**ACTIVITY:**
Please set out every line of the items below as a Markdown table with the columns Row and Line, numbering the rows and skipping any blank lines. Keep the pictures out of the table.

**RECORD SET:**
------------------------------------------------------------------------

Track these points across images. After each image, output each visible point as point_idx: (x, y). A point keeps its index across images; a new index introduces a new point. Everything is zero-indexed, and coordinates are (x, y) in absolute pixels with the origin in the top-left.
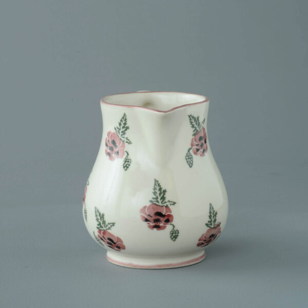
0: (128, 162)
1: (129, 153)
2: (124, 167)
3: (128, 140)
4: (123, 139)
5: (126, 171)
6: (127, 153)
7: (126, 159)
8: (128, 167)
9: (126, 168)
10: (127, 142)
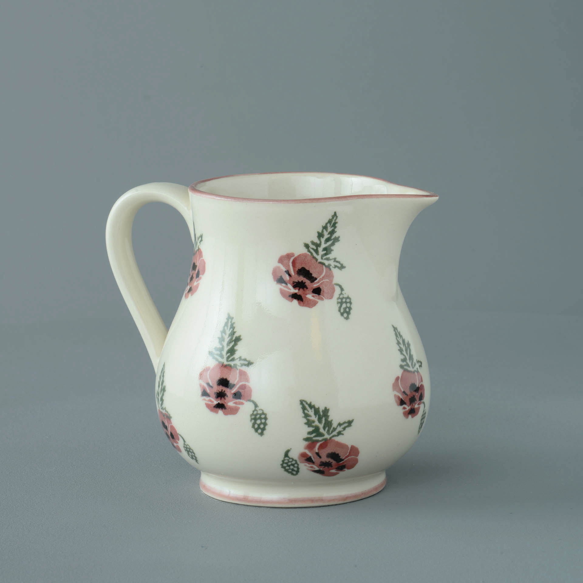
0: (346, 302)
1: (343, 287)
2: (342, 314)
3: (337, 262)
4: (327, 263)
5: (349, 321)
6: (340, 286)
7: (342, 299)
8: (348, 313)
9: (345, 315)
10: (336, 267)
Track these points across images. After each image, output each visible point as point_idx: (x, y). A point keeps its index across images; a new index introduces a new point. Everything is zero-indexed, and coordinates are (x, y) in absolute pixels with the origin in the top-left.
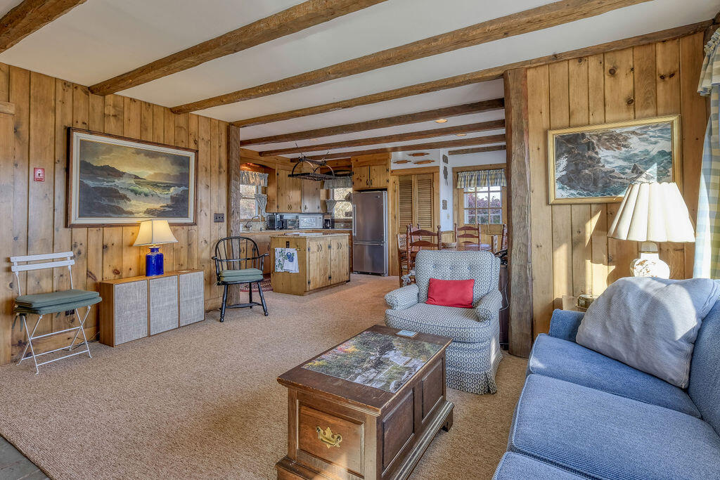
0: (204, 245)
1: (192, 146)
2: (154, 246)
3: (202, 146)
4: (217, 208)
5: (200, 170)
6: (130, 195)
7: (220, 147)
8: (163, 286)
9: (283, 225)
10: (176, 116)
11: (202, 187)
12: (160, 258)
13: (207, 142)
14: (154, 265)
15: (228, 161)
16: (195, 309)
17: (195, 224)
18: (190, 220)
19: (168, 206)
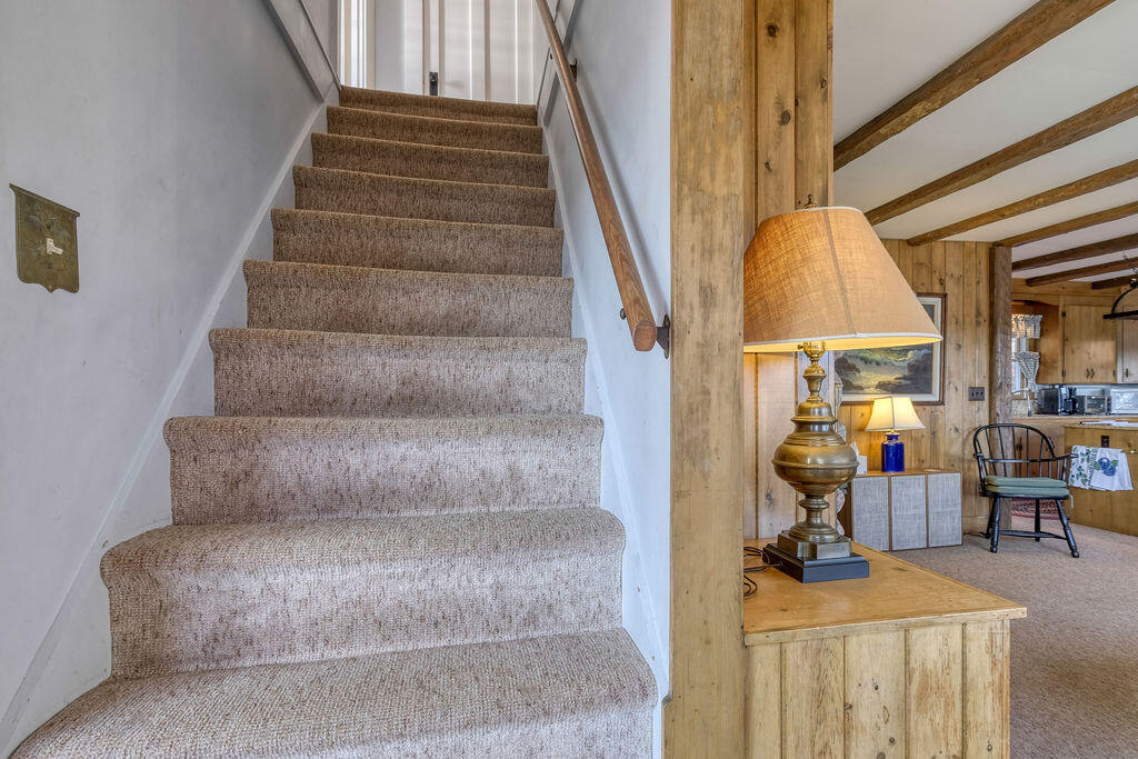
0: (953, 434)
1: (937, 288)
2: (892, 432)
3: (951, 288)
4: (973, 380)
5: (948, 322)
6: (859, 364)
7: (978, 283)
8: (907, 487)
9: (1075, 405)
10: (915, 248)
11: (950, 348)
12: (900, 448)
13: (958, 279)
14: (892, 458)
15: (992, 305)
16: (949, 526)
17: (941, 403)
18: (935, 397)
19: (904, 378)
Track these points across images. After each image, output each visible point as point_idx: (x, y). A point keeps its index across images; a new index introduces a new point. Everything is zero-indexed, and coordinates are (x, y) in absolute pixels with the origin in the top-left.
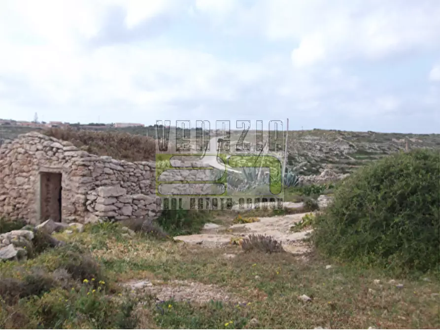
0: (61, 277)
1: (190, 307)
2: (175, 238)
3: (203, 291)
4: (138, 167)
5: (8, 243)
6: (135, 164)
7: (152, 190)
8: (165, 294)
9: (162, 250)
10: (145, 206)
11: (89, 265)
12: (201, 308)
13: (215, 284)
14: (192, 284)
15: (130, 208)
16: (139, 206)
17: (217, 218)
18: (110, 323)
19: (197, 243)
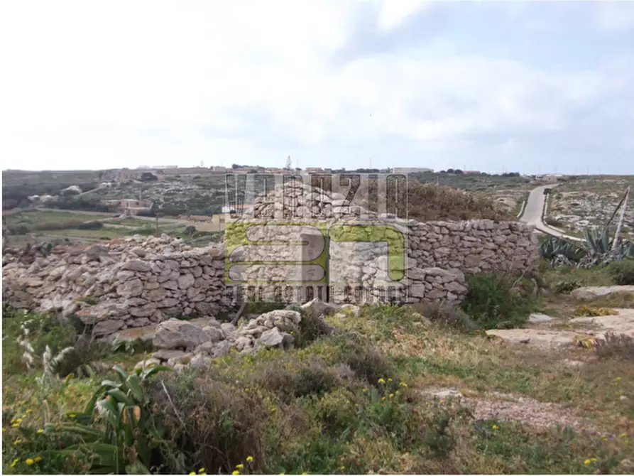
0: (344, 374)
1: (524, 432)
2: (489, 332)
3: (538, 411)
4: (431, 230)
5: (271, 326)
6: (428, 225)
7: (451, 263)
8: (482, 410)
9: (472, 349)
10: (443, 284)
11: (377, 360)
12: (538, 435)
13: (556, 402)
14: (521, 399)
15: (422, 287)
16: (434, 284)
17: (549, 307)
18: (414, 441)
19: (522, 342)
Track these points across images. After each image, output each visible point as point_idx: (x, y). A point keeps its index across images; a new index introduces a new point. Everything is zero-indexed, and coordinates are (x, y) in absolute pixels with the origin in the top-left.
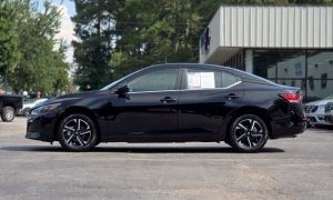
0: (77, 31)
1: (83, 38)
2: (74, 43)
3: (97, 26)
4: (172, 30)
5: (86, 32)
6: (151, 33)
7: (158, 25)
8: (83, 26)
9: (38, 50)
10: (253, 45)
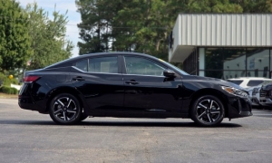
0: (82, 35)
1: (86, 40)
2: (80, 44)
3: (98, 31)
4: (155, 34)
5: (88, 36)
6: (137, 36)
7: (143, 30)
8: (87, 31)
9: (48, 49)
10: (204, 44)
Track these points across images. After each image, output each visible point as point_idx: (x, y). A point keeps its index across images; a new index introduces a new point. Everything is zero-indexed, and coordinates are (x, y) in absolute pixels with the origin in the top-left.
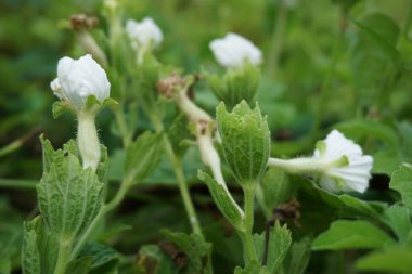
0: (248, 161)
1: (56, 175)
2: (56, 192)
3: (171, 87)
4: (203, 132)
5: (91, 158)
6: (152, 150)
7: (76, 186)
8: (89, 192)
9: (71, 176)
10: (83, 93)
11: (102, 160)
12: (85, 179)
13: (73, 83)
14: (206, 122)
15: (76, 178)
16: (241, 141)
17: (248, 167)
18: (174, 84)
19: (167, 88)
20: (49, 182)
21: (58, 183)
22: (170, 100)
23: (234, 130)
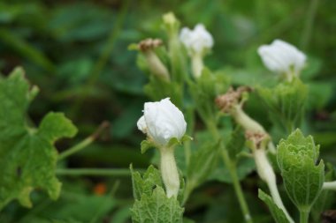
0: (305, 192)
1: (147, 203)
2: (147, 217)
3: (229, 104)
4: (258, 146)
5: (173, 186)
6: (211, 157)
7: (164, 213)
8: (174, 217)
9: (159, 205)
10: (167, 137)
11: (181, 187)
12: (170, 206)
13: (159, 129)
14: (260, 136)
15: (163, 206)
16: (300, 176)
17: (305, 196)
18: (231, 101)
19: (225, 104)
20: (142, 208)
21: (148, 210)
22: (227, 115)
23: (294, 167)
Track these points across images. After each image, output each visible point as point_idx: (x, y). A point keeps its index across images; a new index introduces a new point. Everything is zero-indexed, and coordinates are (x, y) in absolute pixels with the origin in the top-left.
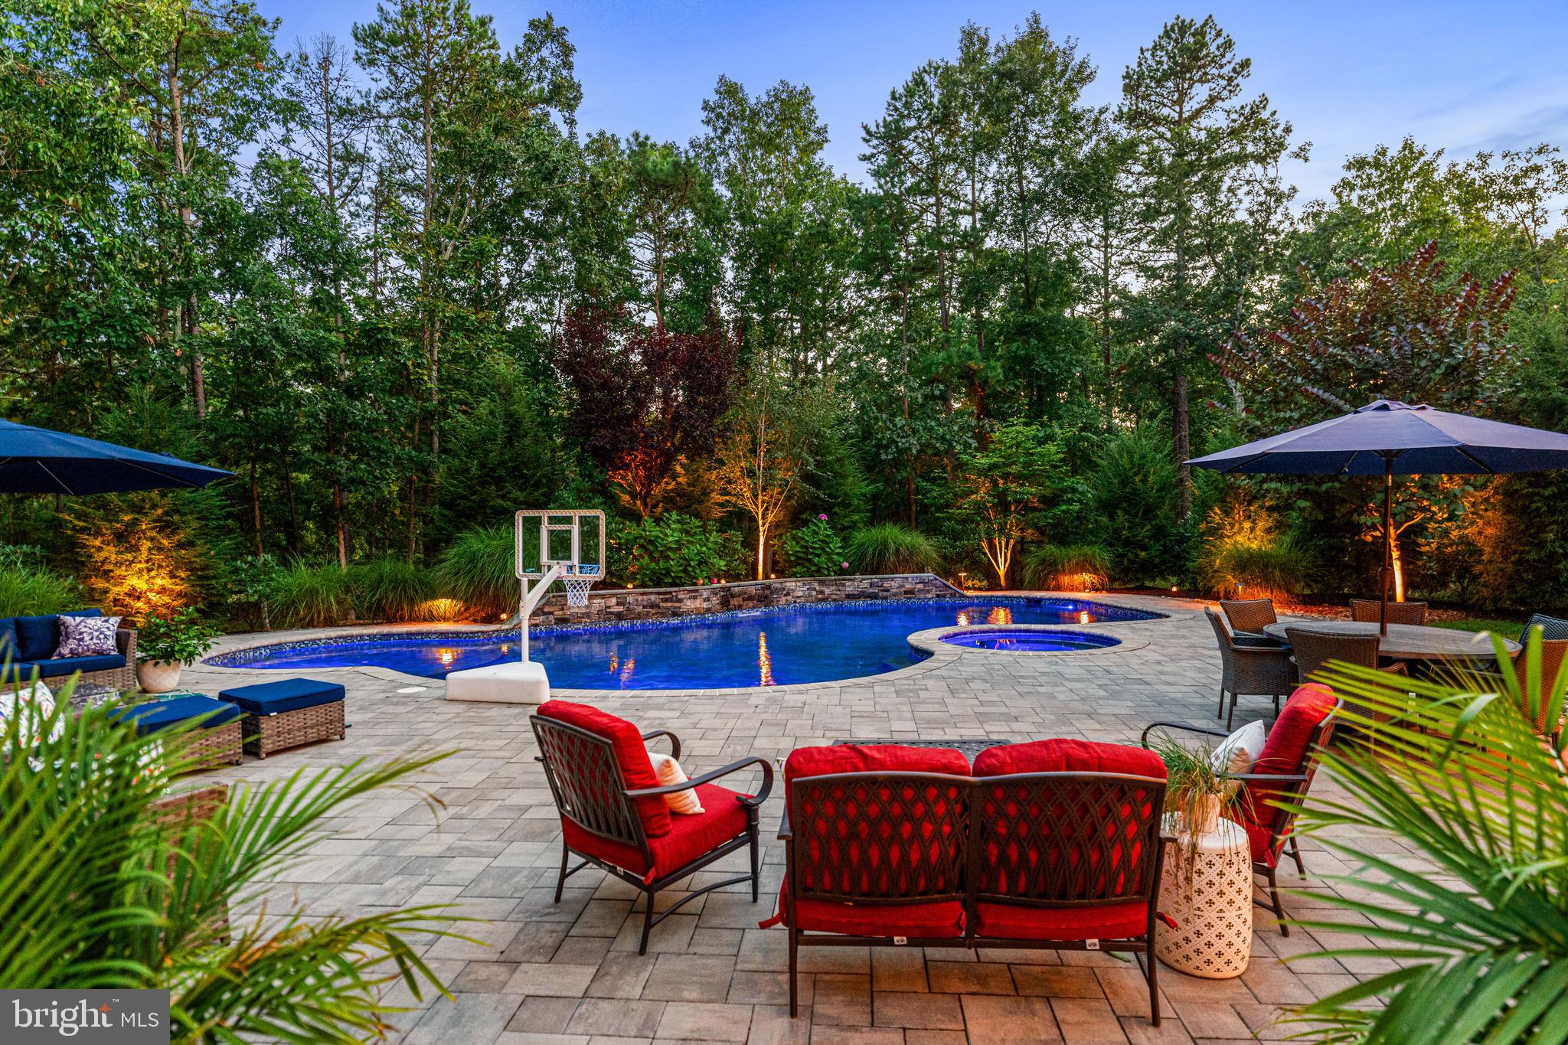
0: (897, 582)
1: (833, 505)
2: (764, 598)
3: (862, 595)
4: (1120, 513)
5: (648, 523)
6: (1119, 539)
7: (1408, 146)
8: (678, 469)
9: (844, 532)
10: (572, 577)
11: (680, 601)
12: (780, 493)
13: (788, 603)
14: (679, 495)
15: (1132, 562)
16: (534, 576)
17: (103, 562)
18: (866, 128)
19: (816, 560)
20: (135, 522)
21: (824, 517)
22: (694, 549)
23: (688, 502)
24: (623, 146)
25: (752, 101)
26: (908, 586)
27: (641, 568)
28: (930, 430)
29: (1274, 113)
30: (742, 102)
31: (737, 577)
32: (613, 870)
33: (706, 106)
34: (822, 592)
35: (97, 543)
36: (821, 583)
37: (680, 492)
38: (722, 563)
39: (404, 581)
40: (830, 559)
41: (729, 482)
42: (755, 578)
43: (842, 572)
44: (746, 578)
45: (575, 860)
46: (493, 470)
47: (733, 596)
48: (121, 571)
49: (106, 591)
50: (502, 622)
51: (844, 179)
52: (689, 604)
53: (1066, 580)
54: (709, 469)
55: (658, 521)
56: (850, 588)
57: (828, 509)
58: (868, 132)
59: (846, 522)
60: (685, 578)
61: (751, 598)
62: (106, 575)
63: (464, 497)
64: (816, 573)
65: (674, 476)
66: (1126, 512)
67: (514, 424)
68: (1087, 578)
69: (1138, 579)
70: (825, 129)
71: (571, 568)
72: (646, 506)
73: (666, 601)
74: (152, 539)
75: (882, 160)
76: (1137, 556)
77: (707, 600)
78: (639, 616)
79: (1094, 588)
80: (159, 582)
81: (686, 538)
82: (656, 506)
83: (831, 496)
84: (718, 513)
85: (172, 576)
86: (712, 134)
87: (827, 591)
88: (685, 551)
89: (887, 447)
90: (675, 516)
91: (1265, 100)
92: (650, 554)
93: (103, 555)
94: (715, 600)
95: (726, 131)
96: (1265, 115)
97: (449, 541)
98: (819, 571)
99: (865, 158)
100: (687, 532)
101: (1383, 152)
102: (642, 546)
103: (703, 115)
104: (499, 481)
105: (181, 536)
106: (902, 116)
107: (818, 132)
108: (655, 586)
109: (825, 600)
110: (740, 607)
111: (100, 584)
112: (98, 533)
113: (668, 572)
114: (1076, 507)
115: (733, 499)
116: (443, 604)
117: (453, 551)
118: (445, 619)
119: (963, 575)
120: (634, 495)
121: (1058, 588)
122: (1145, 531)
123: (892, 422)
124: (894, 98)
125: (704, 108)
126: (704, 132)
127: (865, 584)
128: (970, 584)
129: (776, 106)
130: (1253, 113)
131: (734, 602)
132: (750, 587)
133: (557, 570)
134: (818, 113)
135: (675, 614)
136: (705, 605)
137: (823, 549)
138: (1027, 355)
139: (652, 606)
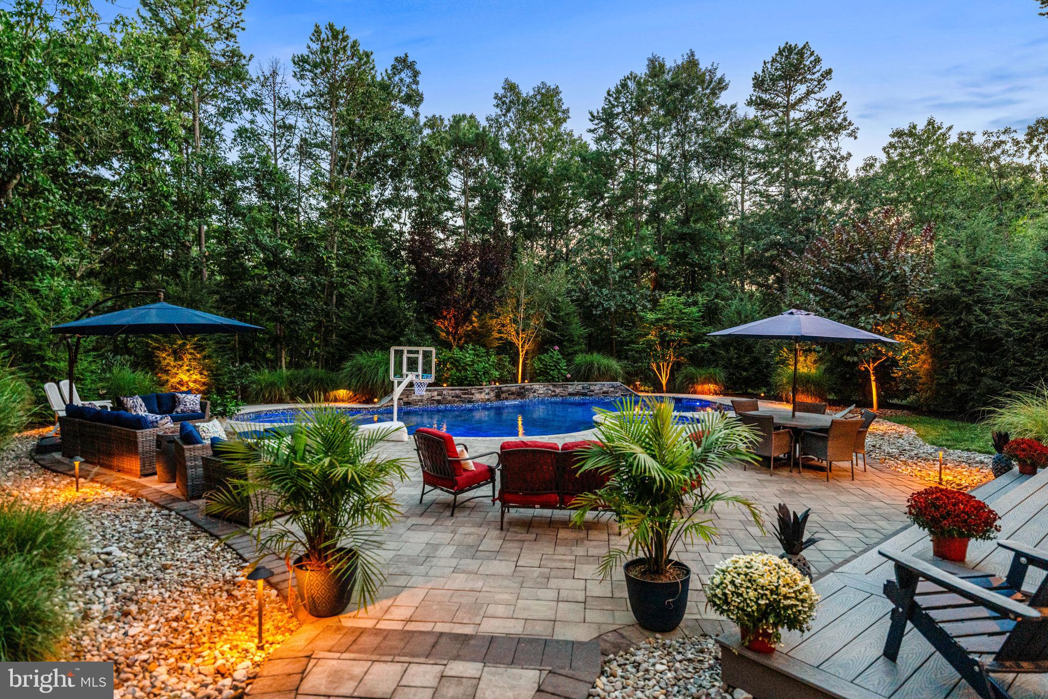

------------------------------------------------------------------------

**TASK SOLUTION:**
| Row | Line |
|---|---|
| 1 | Track these points across images. After each image, output each visible point as point_idx: (x, y). A point keeps its index across images; a new index introduces a new point. Everything is zero-indexed, and coordinates are (x, y) in absolute pixels with the origin in the top-left. |
| 2 | 0: (128, 162) |
| 3 | 1: (129, 153) |
| 4 | 2: (124, 167) |
| 5 | 3: (128, 140) |
| 6 | 4: (123, 139) |
| 7 | 5: (126, 171) |
| 8 | 6: (127, 153) |
| 9 | 7: (126, 159) |
| 10 | 8: (128, 167) |
| 11 | 9: (126, 168) |
| 12 | 10: (127, 142) |
| 13 | 0: (346, 302) |
| 14 | 1: (343, 287) |
| 15 | 2: (342, 314) |
| 16 | 3: (337, 262) |
| 17 | 4: (327, 263) |
| 18 | 5: (349, 321) |
| 19 | 6: (340, 286) |
| 20 | 7: (342, 299) |
| 21 | 8: (348, 313) |
| 22 | 9: (345, 315) |
| 23 | 10: (336, 267) |
| 24 | Track these points across images. After each image, output each visible point as point_idx: (x, y). A point keeps its index across images; a new index introduces a new point. Everything is zero-indexed, and coordinates are (x, y) in absolute pixels with the origin in the top-left. |
| 25 | 0: (204, 245) |
| 26 | 1: (192, 146) |
| 27 | 2: (154, 246) |
| 28 | 3: (202, 146) |
| 29 | 4: (217, 208) |
| 30 | 5: (200, 170) |
| 31 | 6: (130, 195) |
| 32 | 7: (220, 147) |
| 33 | 8: (163, 286) |
| 34 | 9: (283, 225) |
| 35 | 10: (176, 116) |
| 36 | 11: (202, 187) |
| 37 | 12: (160, 258) |
| 38 | 13: (207, 142) |
| 39 | 14: (154, 265) |
| 40 | 15: (228, 161) |
| 41 | 16: (195, 309) |
| 42 | 17: (195, 224) |
| 43 | 18: (190, 220) |
| 44 | 19: (168, 206) |
| 45 | 0: (953, 434) |
| 46 | 1: (937, 288) |
| 47 | 2: (892, 432) |
| 48 | 3: (951, 288) |
| 49 | 4: (973, 380) |
| 50 | 5: (948, 322) |
| 51 | 6: (859, 364) |
| 52 | 7: (978, 283) |
| 53 | 8: (907, 487) |
| 54 | 9: (1075, 405) |
| 55 | 10: (915, 248) |
| 56 | 11: (950, 348) |
| 57 | 12: (900, 448) |
| 58 | 13: (958, 279) |
| 59 | 14: (892, 458) |
| 60 | 15: (992, 305) |
| 61 | 16: (949, 526) |
| 62 | 17: (941, 403) |
| 63 | 18: (935, 397) |
| 64 | 19: (904, 378) |
| 65 | Track these points across images. After each image, output each visible point as point_idx: (x, y). A point keeps its index across images; a new index introduces a new point. Everything is zero-indexed, and coordinates are (x, y) in absolute pixels with the origin in the top-left. |
| 66 | 0: (61, 277) |
| 67 | 1: (190, 307) |
| 68 | 2: (175, 238) |
| 69 | 3: (203, 291) |
| 70 | 4: (138, 167) |
| 71 | 5: (8, 243) |
| 72 | 6: (135, 164) |
| 73 | 7: (152, 190) |
| 74 | 8: (165, 294) |
| 75 | 9: (162, 250) |
| 76 | 10: (145, 206) |
| 77 | 11: (89, 265) |
| 78 | 12: (201, 308) |
| 79 | 13: (215, 284) |
| 80 | 14: (192, 284) |
| 81 | 15: (130, 208) |
| 82 | 16: (139, 206) |
| 83 | 17: (217, 218) |
| 84 | 18: (110, 323) |
| 85 | 19: (197, 243) |
| 86 | 0: (344, 374) |
| 87 | 1: (524, 432) |
| 88 | 2: (489, 332) |
| 89 | 3: (538, 411) |
| 90 | 4: (431, 230) |
| 91 | 5: (271, 326) |
| 92 | 6: (428, 225) |
| 93 | 7: (451, 263) |
| 94 | 8: (482, 410) |
| 95 | 9: (472, 349) |
| 96 | 10: (443, 284) |
| 97 | 11: (377, 360) |
| 98 | 12: (538, 435) |
| 99 | 13: (556, 402) |
| 100 | 14: (521, 399) |
| 101 | 15: (422, 287) |
| 102 | 16: (434, 284) |
| 103 | 17: (549, 307) |
| 104 | 18: (414, 441) |
| 105 | 19: (522, 342) |
| 106 | Track these points across images. After each image, output each visible point as point_idx: (x, y). A point keeps its index across images; a new index introduces a new point. Everything is zero-indexed, and coordinates are (x, y) in absolute pixels with the origin in the top-left. |
| 107 | 0: (77, 31) |
| 108 | 1: (83, 38) |
| 109 | 2: (74, 43) |
| 110 | 3: (97, 26) |
| 111 | 4: (172, 30) |
| 112 | 5: (86, 32) |
| 113 | 6: (151, 33) |
| 114 | 7: (158, 25) |
| 115 | 8: (83, 26) |
| 116 | 9: (38, 50) |
| 117 | 10: (253, 45) |
| 118 | 0: (82, 35) |
| 119 | 1: (86, 40) |
| 120 | 2: (80, 44) |
| 121 | 3: (98, 31) |
| 122 | 4: (155, 34) |
| 123 | 5: (88, 36) |
| 124 | 6: (137, 36) |
| 125 | 7: (143, 30) |
| 126 | 8: (87, 31) |
| 127 | 9: (48, 49) |
| 128 | 10: (204, 44) |
| 129 | Track these points across images. After each image, output each visible point as point_idx: (x, y). A point keeps its index across images; a new index introduces a new point. Everything is zero-indexed, and coordinates are (x, y) in absolute pixels with the origin in the top-left. |
| 130 | 0: (248, 161) |
| 131 | 1: (56, 175) |
| 132 | 2: (56, 192) |
| 133 | 3: (171, 87) |
| 134 | 4: (203, 132) |
| 135 | 5: (91, 158) |
| 136 | 6: (152, 150) |
| 137 | 7: (76, 186) |
| 138 | 8: (89, 192) |
| 139 | 9: (71, 176) |
| 140 | 10: (83, 93) |
| 141 | 11: (102, 160) |
| 142 | 12: (85, 179) |
| 143 | 13: (73, 83) |
| 144 | 14: (206, 122) |
| 145 | 15: (76, 178) |
| 146 | 16: (241, 141) |
| 147 | 17: (248, 167) |
| 148 | 18: (174, 84) |
| 149 | 19: (167, 88) |
| 150 | 20: (49, 182) |
| 151 | 21: (58, 183) |
| 152 | 22: (170, 100) |
| 153 | 23: (234, 130) |
| 154 | 0: (305, 192) |
| 155 | 1: (147, 203) |
| 156 | 2: (147, 217) |
| 157 | 3: (229, 104) |
| 158 | 4: (258, 146) |
| 159 | 5: (173, 186) |
| 160 | 6: (211, 157) |
| 161 | 7: (164, 213) |
| 162 | 8: (174, 217) |
| 163 | 9: (159, 205) |
| 164 | 10: (167, 137) |
| 165 | 11: (181, 187) |
| 166 | 12: (170, 206) |
| 167 | 13: (159, 129) |
| 168 | 14: (260, 136) |
| 169 | 15: (163, 206) |
| 170 | 16: (300, 176) |
| 171 | 17: (305, 196) |
| 172 | 18: (231, 101) |
| 173 | 19: (225, 104) |
| 174 | 20: (142, 208) |
| 175 | 21: (148, 210) |
| 176 | 22: (227, 115) |
| 177 | 23: (294, 167) |
| 178 | Track these points across images. After each image, output each visible point as point_idx: (x, y). A point keeps its index across images; a new index introduces a new point. Everything is zero-indexed, and coordinates are (x, y) in absolute pixels with the origin in the top-left. |
| 179 | 0: (897, 582) |
| 180 | 1: (833, 505) |
| 181 | 2: (764, 598) |
| 182 | 3: (862, 595) |
| 183 | 4: (1120, 513) |
| 184 | 5: (648, 523) |
| 185 | 6: (1119, 539) |
| 186 | 7: (1408, 146) |
| 187 | 8: (678, 469) |
| 188 | 9: (844, 532) |
| 189 | 10: (572, 577) |
| 190 | 11: (680, 601) |
| 191 | 12: (780, 493) |
| 192 | 13: (788, 603) |
| 193 | 14: (679, 495) |
| 194 | 15: (1132, 562) |
| 195 | 16: (534, 576) |
| 196 | 17: (103, 562) |
| 197 | 18: (866, 128) |
| 198 | 19: (816, 560) |
| 199 | 20: (135, 522) |
| 200 | 21: (824, 517) |
| 201 | 22: (694, 549) |
| 202 | 23: (688, 502) |
| 203 | 24: (623, 146) |
| 204 | 25: (752, 101) |
| 205 | 26: (908, 586) |
| 206 | 27: (641, 568) |
| 207 | 28: (930, 430) |
| 208 | 29: (1274, 113) |
| 209 | 30: (742, 102) |
| 210 | 31: (737, 577) |
| 211 | 32: (613, 870) |
| 212 | 33: (706, 106) |
| 213 | 34: (822, 592) |
| 214 | 35: (97, 543) |
| 215 | 36: (821, 583) |
| 216 | 37: (680, 492) |
| 217 | 38: (722, 563) |
| 218 | 39: (404, 581) |
| 219 | 40: (830, 559) |
| 220 | 41: (729, 482) |
| 221 | 42: (755, 578) |
| 222 | 43: (842, 572) |
| 223 | 44: (746, 578) |
| 224 | 45: (575, 860) |
| 225 | 46: (493, 470) |
| 226 | 47: (733, 596) |
| 227 | 48: (121, 571) |
| 228 | 49: (106, 591) |
| 229 | 50: (502, 622) |
| 230 | 51: (844, 179) |
| 231 | 52: (689, 604) |
| 232 | 53: (1066, 580) |
| 233 | 54: (709, 469) |
| 234 | 55: (658, 521) |
| 235 | 56: (850, 588) |
| 236 | 57: (828, 509) |
| 237 | 58: (868, 132) |
| 238 | 59: (846, 522) |
| 239 | 60: (685, 578) |
| 240 | 61: (751, 598) |
| 241 | 62: (106, 575) |
| 242 | 63: (464, 497) |
| 243 | 64: (816, 573) |
| 244 | 65: (674, 476) |
| 245 | 66: (1126, 512) |
| 246 | 67: (514, 424) |
| 247 | 68: (1087, 578) |
| 248 | 69: (1138, 579) |
| 249 | 70: (825, 129) |
| 250 | 71: (571, 568) |
| 251 | 72: (646, 506) |
| 252 | 73: (666, 601) |
| 253 | 74: (152, 539) |
| 254 | 75: (882, 160) |
| 255 | 76: (1137, 556) |
| 256 | 77: (707, 600) |
| 257 | 78: (639, 616) |
| 258 | 79: (1094, 588) |
| 259 | 80: (159, 582) |
| 260 | 81: (686, 538) |
| 261 | 82: (656, 506) |
| 262 | 83: (831, 496) |
| 263 | 84: (718, 513) |
| 264 | 85: (172, 576) |
| 265 | 86: (712, 134) |
| 266 | 87: (827, 591) |
| 267 | 88: (685, 551) |
| 268 | 89: (887, 447) |
| 269 | 90: (675, 516) |
| 270 | 91: (1265, 100) |
| 271 | 92: (650, 554) |
| 272 | 93: (103, 555) |
| 273 | 94: (715, 600) |
| 274 | 95: (726, 131) |
| 275 | 96: (1265, 115) |
| 276 | 97: (449, 541) |
| 277 | 98: (819, 571) |
| 278 | 99: (865, 158) |
| 279 | 100: (687, 532) |
| 280 | 101: (1383, 152) |
| 281 | 102: (642, 546) |
| 282 | 103: (703, 115) |
| 283 | 104: (499, 481) |
| 284 | 105: (181, 536) |
| 285 | 106: (902, 116) |
| 286 | 107: (818, 132) |
| 287 | 108: (655, 586) |
| 288 | 109: (825, 600) |
| 289 | 110: (740, 607) |
| 290 | 111: (100, 584) |
| 291 | 112: (98, 533) |
| 292 | 113: (668, 572) |
| 293 | 114: (1076, 507) |
| 294 | 115: (733, 499) |
| 295 | 116: (443, 604) |
| 296 | 117: (453, 551) |
| 297 | 118: (445, 619) |
| 298 | 119: (963, 575) |
| 299 | 120: (634, 495) |
| 300 | 121: (1058, 588) |
| 301 | 122: (1145, 531) |
| 302 | 123: (892, 422) |
| 303 | 124: (894, 98) |
| 304 | 125: (704, 108) |
| 305 | 126: (704, 132) |
| 306 | 127: (865, 584) |
| 307 | 128: (970, 584) |
| 308 | 129: (776, 106) |
| 309 | 130: (1253, 113) |
| 310 | 131: (734, 602) |
| 311 | 132: (750, 587) |
| 312 | 133: (557, 570) |
| 313 | 134: (818, 113) |
| 314 | 135: (675, 614) |
| 315 | 136: (705, 605) |
| 316 | 137: (823, 549) |
| 317 | 138: (1027, 355) |
| 318 | 139: (652, 606) |